June 16, 1966 Stokely Carmichael Introduces Black Power
BLACK POWER SPEECH
Greenwood, Mississippi
Meredith March Against Fear
On June 16, 1966, Stokely Carmichael changed the course of the American Civil Rights Movement for African Americans in the muggy evening air in Greenwood, Mississippi with two powerful words, Black Power. These two words embolden the youths in America's black communities to thrust themselves into a new militancy. They no longer felt the need to wait for a change. These two words, black power, demanded substantive change. So, when a new militancy arrived with those two words, black power, the young blacks started to want to turn a cheek and settle for nonviolent discord. Those two words, black power, created a renewed systematic battle that was launched by local, state and federal government forces to disrupt those calls for change.

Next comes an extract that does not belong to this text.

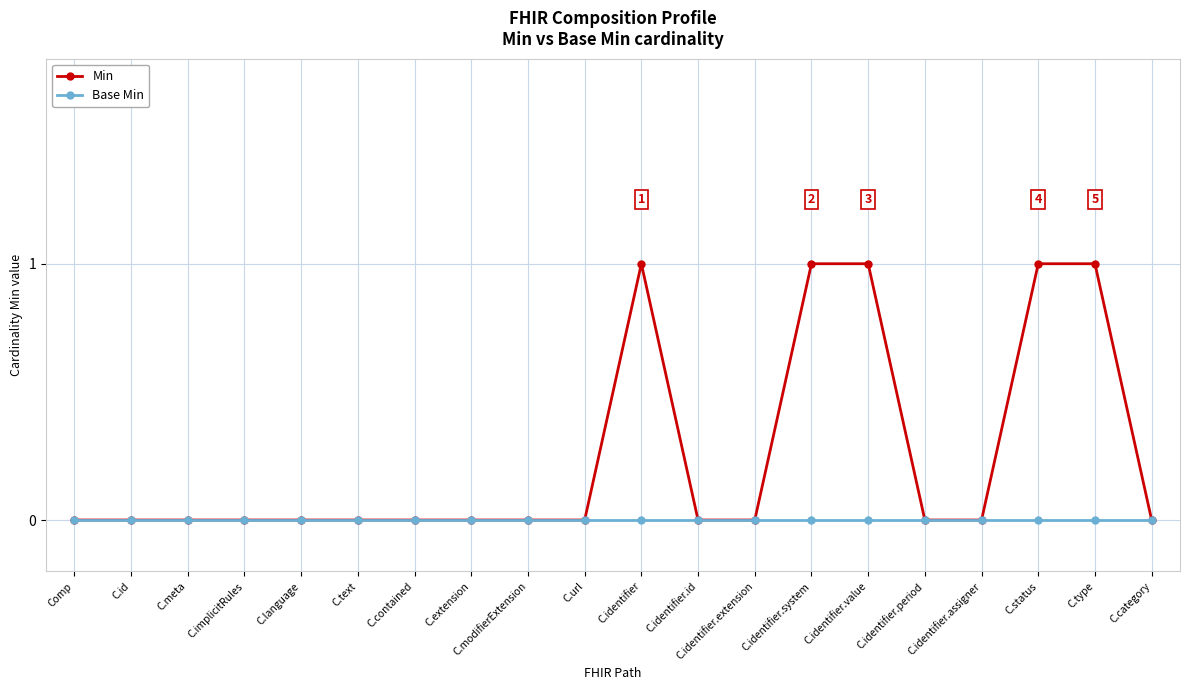

What is the value of the Min point at the 11th from the left?

1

America's urban areas became battlegrounds as well as areas that saw an influx of guns and drugs delivered by a government that conjured up methods of destruction that literally erased complete black communities. These institutional strategies of destruction caused widespread death, incarceration, collapsing of black institutions, increased poverty and delivered severe blows to our communities that are still being felt 53 years later in 2019. Those two words, black power, put the fear into the white establishment powers that those two words could possibly empower a mass of people to demand positive changes in their black communities.
Those positive changes that Carmichael envisioned on this day 53 years ago still are unattainable today. Yet we must hope that power in blackness will be achieved in the near future. Because our numbers are dwindling as more and more ethnic groups change the dynamics of what was dream unified black power.